Allosaurus a l’un des noms les plus ternes de toute la paléontologie. Le surnom du célèbre dinosaure signifie simplement « reptile différent » – un peu décevant pour l’un des principaux prédateurs de l’Amérique du Nord jurassique. Au début, le nom convenait bien – l’Allosaurus était un dinosaure très inhabituel par rapport à d’autres espèces prédatrices de grande taille – mais depuis 1878, les chasseurs d’os ont trouvé une foule de dinosaures étroitement apparentés dont les relations sont encore en cours d’élaboration par les paléontologues.

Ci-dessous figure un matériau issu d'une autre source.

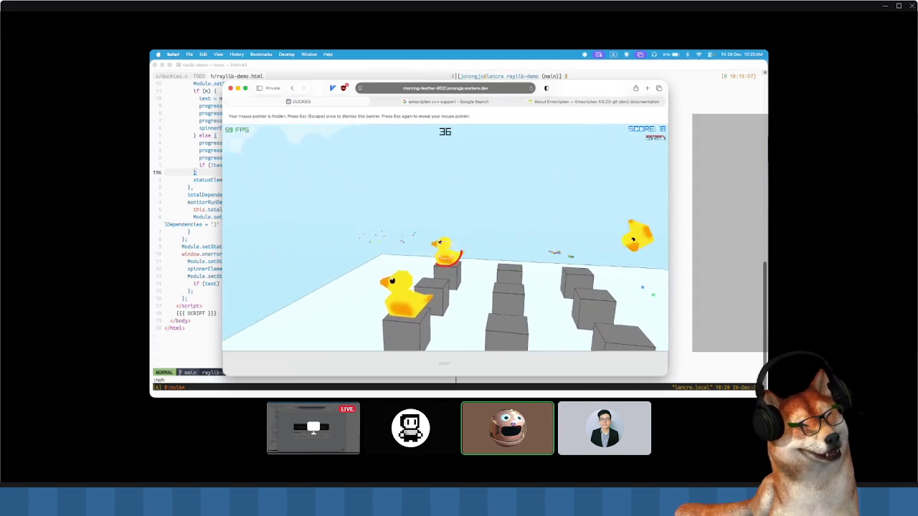
{"action": "left_click", "coordinate": [444, 249]}
{"action": "left_click", "coordinate": [444, 249]}
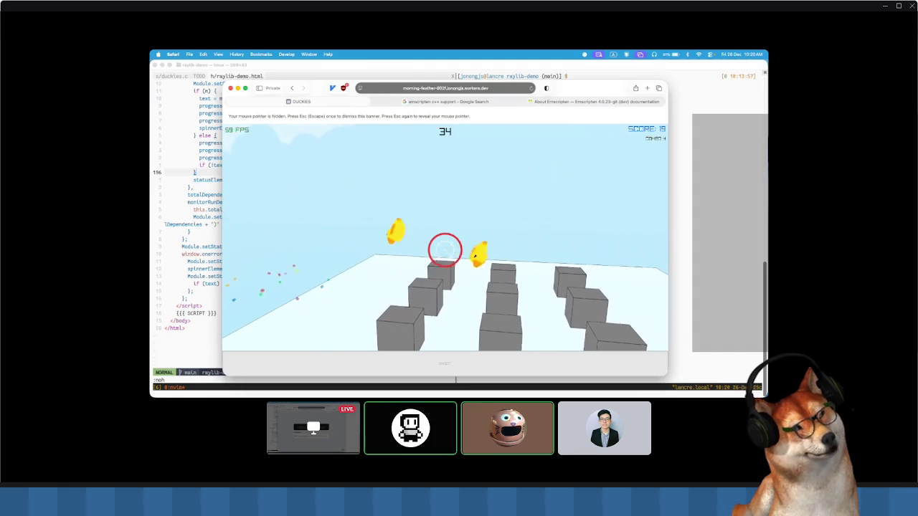
{"action": "left_click", "coordinate": [444, 249]}
{"action": "left_click", "coordinate": [445, 249]}
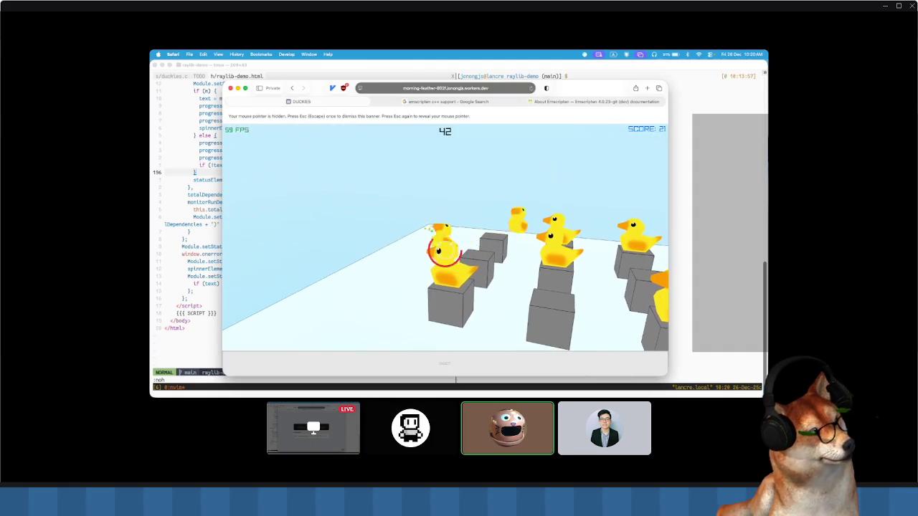
{"action": "left_click", "coordinate": [444, 250]}
{"action": "left_click", "coordinate": [444, 249]}
{"action": "left_click", "coordinate": [444, 250]}
{"action": "left_click", "coordinate": [445, 249]}
{"action": "left_click", "coordinate": [445, 249]}
{"action": "left_click", "coordinate": [444, 250]}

Parmi les plus déroutants des allosauroïdes, on trouve l’Acrocanthrosaurus à épines hautes du Crétacé inférieur d’Amérique du Nord. Ressemblant à une version plus grande et plus musclée de l’Allosaurus, avec une crête d’épines surélevée le long du dos, ce dinosaure était considéré comme le parent le plus proche de l’Allosaurus jusqu’à ce que des découvertes en Amérique du Sud et en Afrique mettent au jour des restes de créatures similaires. Appelés carcharodontosauridés, ces prédateurs géants étaient clairement apparentés à l’Allosaurus et à ses plus proches parents. La place de l’Acrocanthosaurus parmi ces deux lignées a fait l’objet de débats, mais un article que viennent de publier Drew Eddy et Julia Clarke dans PLoS One cherche à résoudre la question.
En 2000, les paléontologues Ken Carpenter et Phil Currie ont décrit le crâne presque entièrement intact d’un Acrocanthrosaurus provenant de l’Oklahoma. Le crâne était cependant encore partiellement encastré dans la roche lors de l’étude initiale. Maintenant que le spécimen a été entièrement préparé, Eddy et Clarke ont décidé de le réexaminer. En comparant ce crâne exceptionnel d’Acrocanthrosaurus à ceux d’autres allosauroïdes et de dinosaures théropodes plus éloignés, ils espéraient déterminer où se situait le dinosaure à hautes épines parmi les espèces similaires.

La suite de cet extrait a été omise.